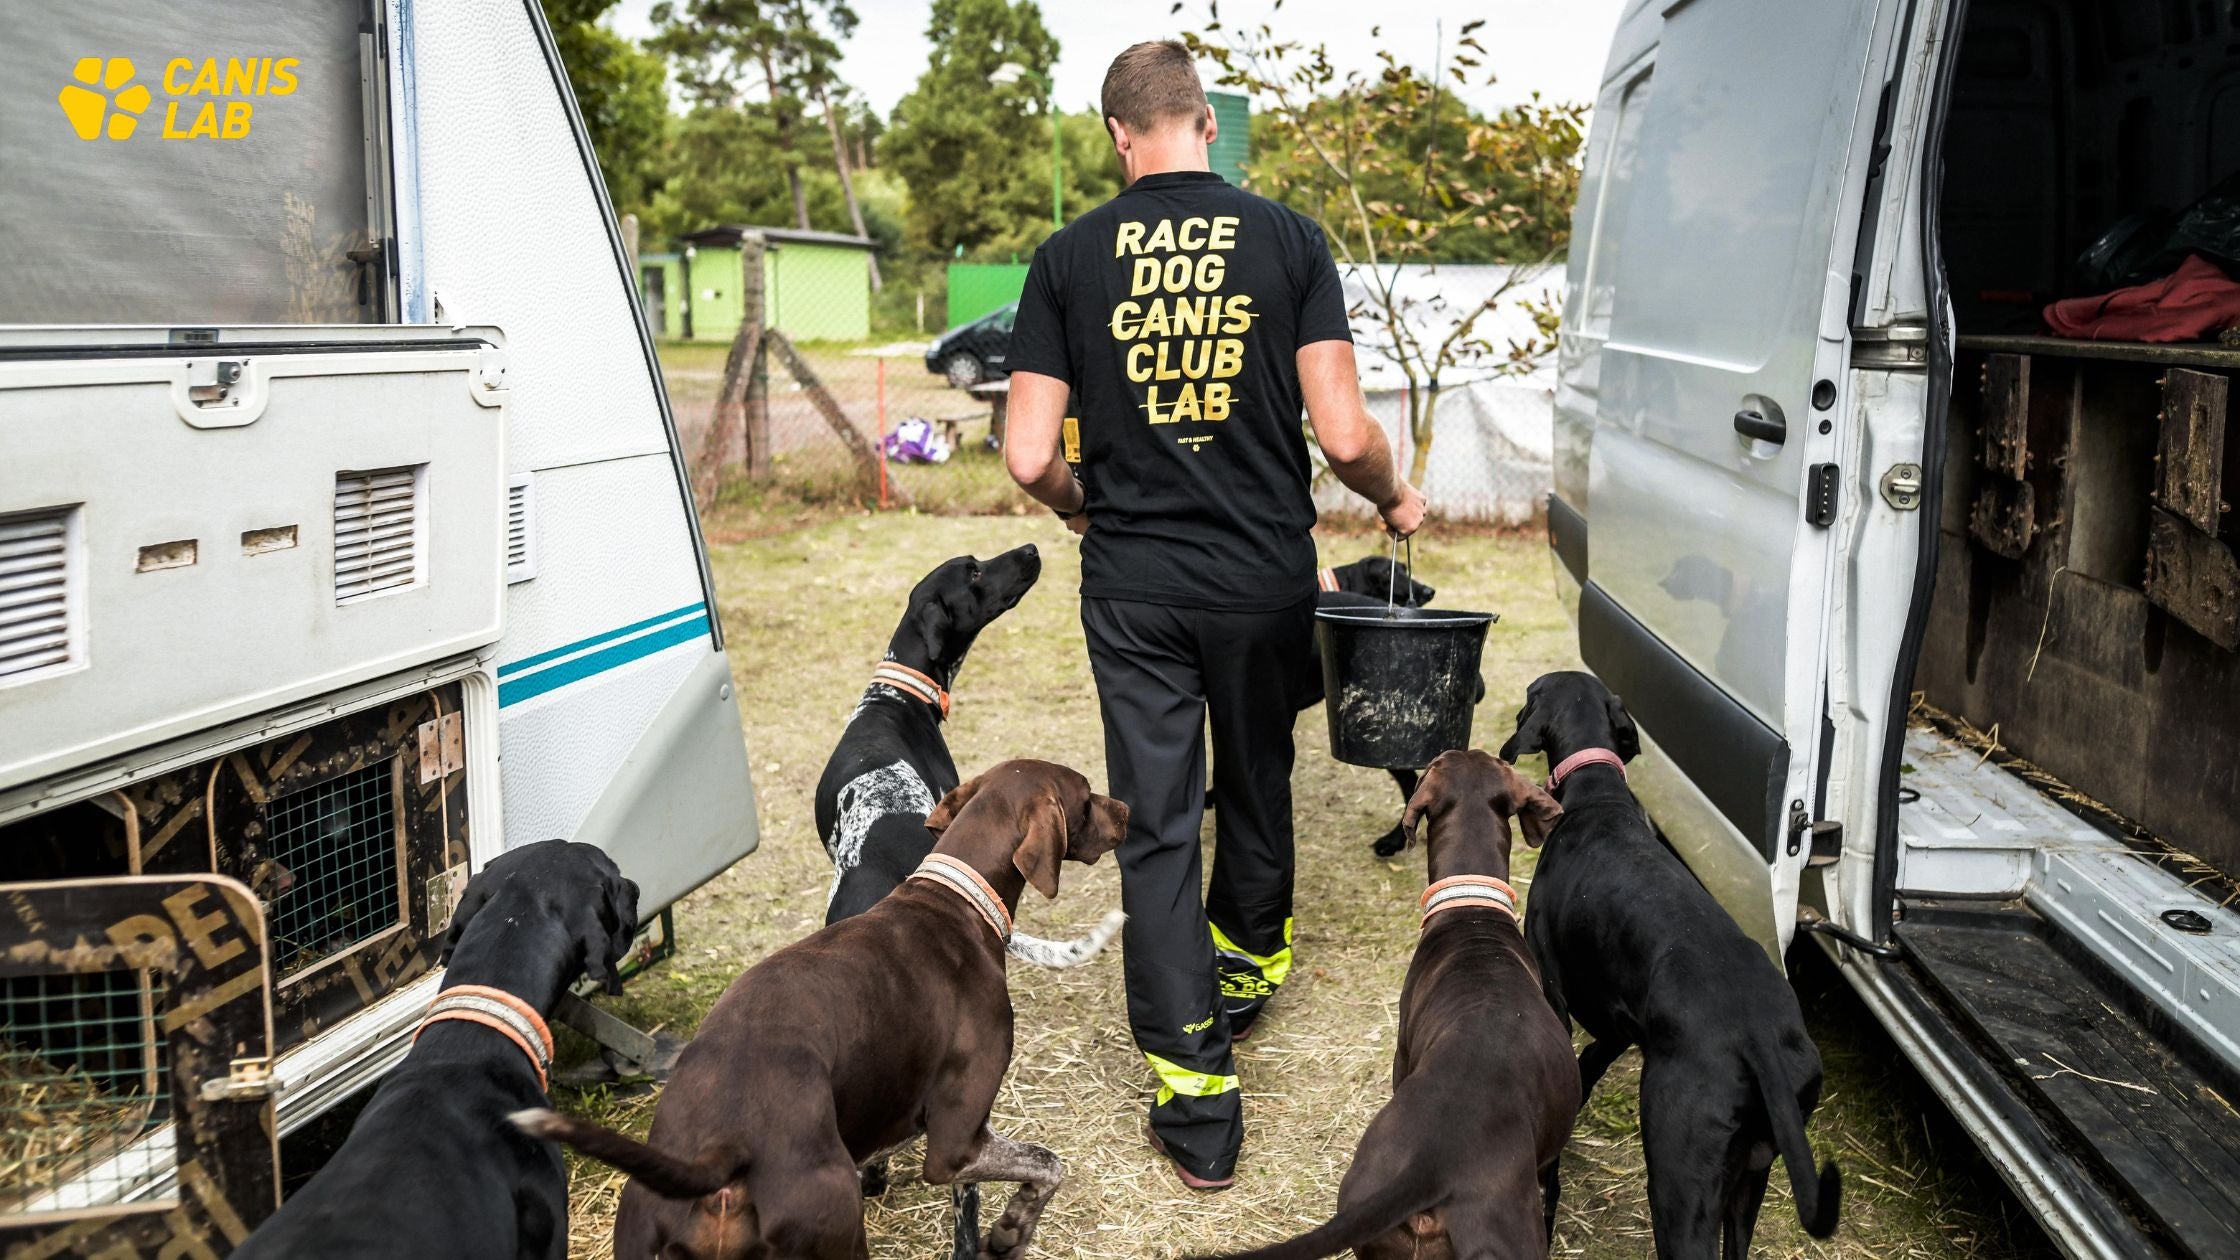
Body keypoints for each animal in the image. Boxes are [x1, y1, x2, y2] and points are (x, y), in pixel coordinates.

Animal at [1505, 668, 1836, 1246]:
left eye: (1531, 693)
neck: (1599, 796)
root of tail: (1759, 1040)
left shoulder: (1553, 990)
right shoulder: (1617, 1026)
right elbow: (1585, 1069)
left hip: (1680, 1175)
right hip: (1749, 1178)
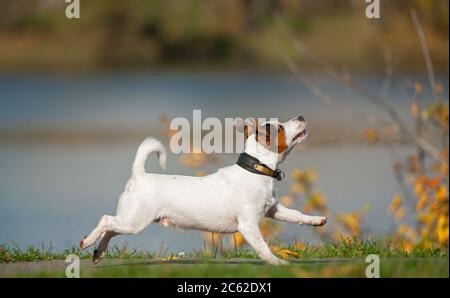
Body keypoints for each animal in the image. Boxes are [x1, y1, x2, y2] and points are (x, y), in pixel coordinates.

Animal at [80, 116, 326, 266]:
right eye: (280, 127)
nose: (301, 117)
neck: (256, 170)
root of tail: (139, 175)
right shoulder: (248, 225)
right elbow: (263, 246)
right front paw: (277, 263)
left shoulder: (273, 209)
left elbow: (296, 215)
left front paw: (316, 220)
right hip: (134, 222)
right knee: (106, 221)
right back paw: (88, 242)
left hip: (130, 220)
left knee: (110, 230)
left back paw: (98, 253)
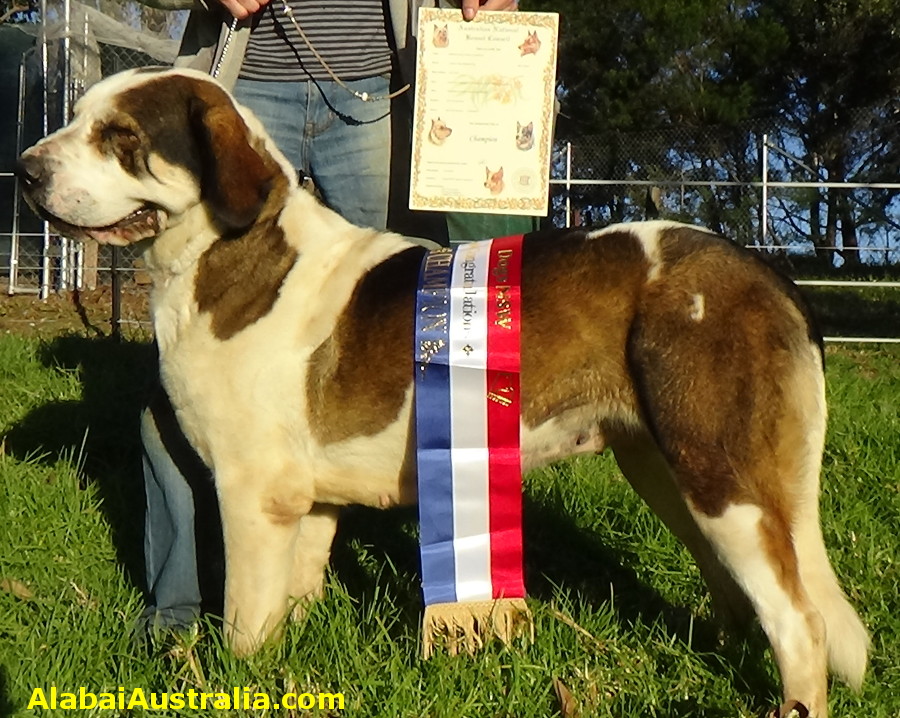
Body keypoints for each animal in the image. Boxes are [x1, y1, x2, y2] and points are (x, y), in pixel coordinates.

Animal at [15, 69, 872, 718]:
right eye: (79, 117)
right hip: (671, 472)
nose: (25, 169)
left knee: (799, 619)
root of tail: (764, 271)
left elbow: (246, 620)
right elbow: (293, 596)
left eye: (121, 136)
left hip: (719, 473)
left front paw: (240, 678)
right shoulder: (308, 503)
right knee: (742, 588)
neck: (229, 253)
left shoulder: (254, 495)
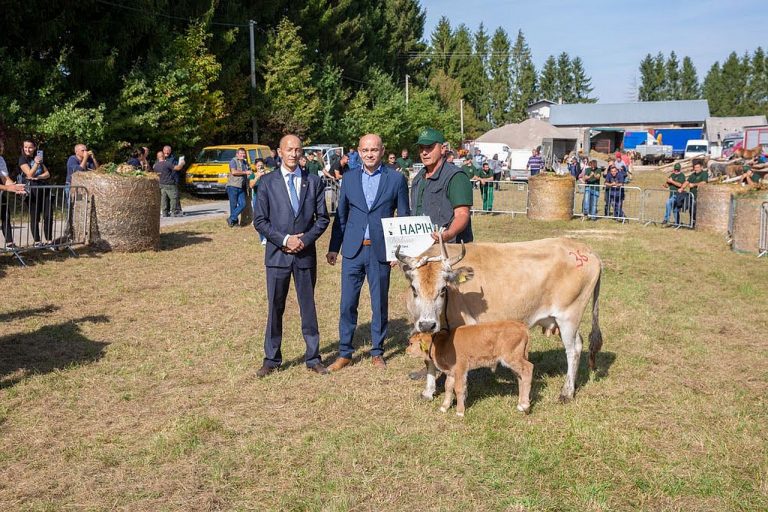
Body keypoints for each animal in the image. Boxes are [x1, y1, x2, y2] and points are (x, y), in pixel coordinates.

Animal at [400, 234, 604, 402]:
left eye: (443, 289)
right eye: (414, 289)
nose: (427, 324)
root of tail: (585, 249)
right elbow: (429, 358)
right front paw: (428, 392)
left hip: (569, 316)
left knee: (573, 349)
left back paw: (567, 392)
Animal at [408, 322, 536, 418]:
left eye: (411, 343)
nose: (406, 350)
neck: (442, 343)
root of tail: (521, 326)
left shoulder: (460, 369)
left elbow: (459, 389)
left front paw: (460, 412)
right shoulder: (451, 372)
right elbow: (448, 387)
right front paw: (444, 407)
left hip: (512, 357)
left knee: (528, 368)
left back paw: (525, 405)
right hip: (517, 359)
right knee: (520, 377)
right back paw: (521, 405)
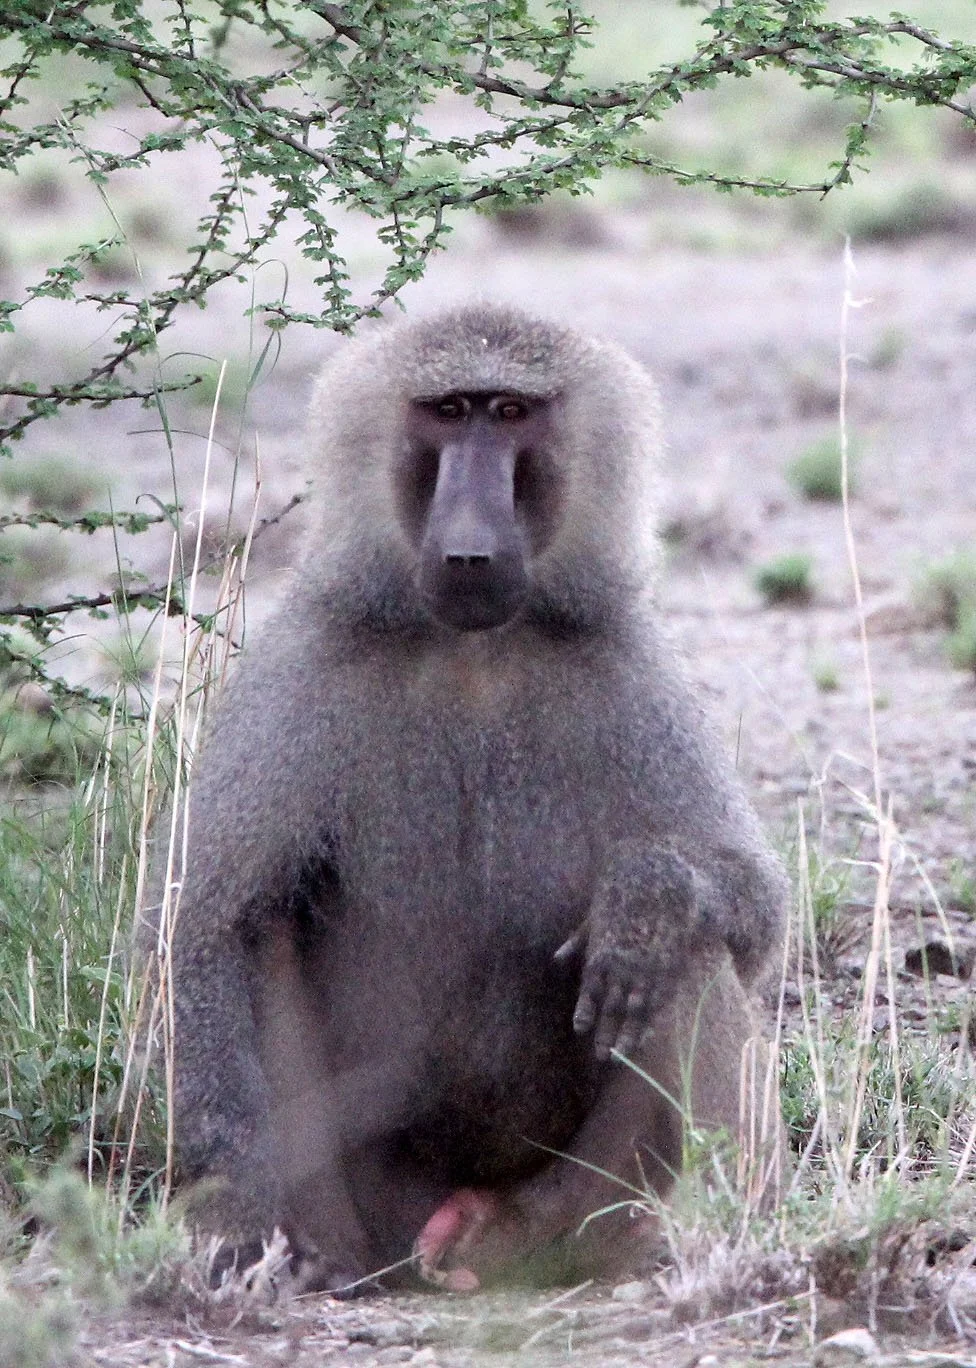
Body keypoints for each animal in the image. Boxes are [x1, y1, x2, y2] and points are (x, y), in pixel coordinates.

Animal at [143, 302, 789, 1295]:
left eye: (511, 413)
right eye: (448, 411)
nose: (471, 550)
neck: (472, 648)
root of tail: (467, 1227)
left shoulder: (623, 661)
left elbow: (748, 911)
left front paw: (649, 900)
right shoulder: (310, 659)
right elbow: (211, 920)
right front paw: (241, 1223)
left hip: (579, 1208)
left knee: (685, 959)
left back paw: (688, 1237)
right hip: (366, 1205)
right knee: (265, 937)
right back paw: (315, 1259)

----

Look above for the line with "neck: (229, 253)" and copy exactly from it through the line with "right back paw: (521, 405)", both included. Omit the pictures.

neck: (229, 253)
left shoulder: (254, 495)
Body keypoints for each animal in the image. Boxes are [x1, y1, x2, y2] and points are (x, y), in pixel coordinates.

Animal at [400, 234, 604, 402]:
left eye: (443, 289)
right eye: (414, 289)
nose: (427, 324)
root of tail: (585, 249)
right elbow: (429, 358)
right front paw: (428, 392)
left hip: (569, 316)
left knee: (573, 349)
left back paw: (567, 392)
Animal at [408, 322, 536, 418]:
left eye: (411, 343)
nose: (406, 350)
neck: (442, 343)
root of tail: (521, 326)
left shoulder: (460, 369)
left elbow: (459, 389)
left front paw: (460, 412)
right shoulder: (451, 372)
right elbow: (448, 387)
right front paw: (444, 407)
left hip: (512, 357)
left knee: (528, 368)
left back paw: (525, 405)
right hip: (517, 359)
right knee: (520, 377)
right back paw: (521, 405)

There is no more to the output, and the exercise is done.